Solis's stunning rise was as surprising as the collapse of Villalta, whose pre-vote polls showed as having a chance at bringing the political left to power in this conservative Catholic country for the first time.
Villalta had emerged as the leading anti-corruption, anti-establishment candidate until he faced a barrage of attacks from Araya, who portrayed him as a pro-gay marriage communist.
Villalta even faced death threats on the campaign trail, local media reported.
Chinchilla-era scandals weigh down Araya
While the 55 year-old Solis benefitted from Villalta's drop, Araya — a 56 year-old long time mayor of the capital San Jose — was dragged down by his association with Chinchilla and eight years of PLN government.
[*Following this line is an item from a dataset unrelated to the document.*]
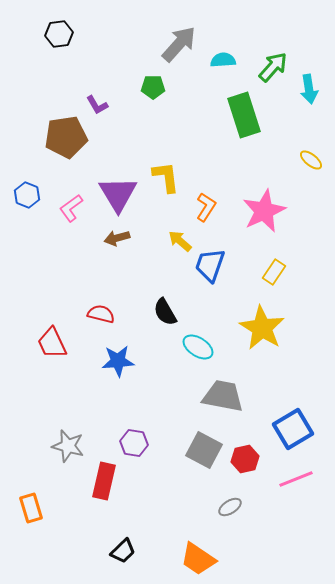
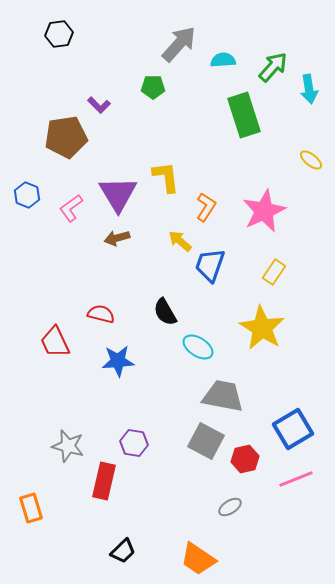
purple L-shape: moved 2 px right; rotated 15 degrees counterclockwise
red trapezoid: moved 3 px right, 1 px up
gray square: moved 2 px right, 9 px up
"There is no doubt that the results show that we have not yet given enough clear signs to the people that we want ... a responsible change in Costa Rica," a chasten Araya told reporters.
Chinchilla is leaving office as Costa Rica's least popular president in 20 years.
Earlier in the day Araya appeared certain that he would win 40 percent of the vote, the minimum needed to avoid a second round.
If Solis wins the April 6 runoff, it would be the first time in 50 years that a member of neither of the two leading parties — the PLN or the Social Christian party (PUSC) — is in power.
"I came to vote with the hope that there is change," said housewife Iris Rodriguez, 45, who called on the next government to "think a little about the poor."
The next president, who will take office on May 8, will have to deal with a split congress and will need to be a skilled negotiator, said sociologist Manuel Rojas.
"He will not be able to govern only with his party as has been done in the past," Rojas told AFP.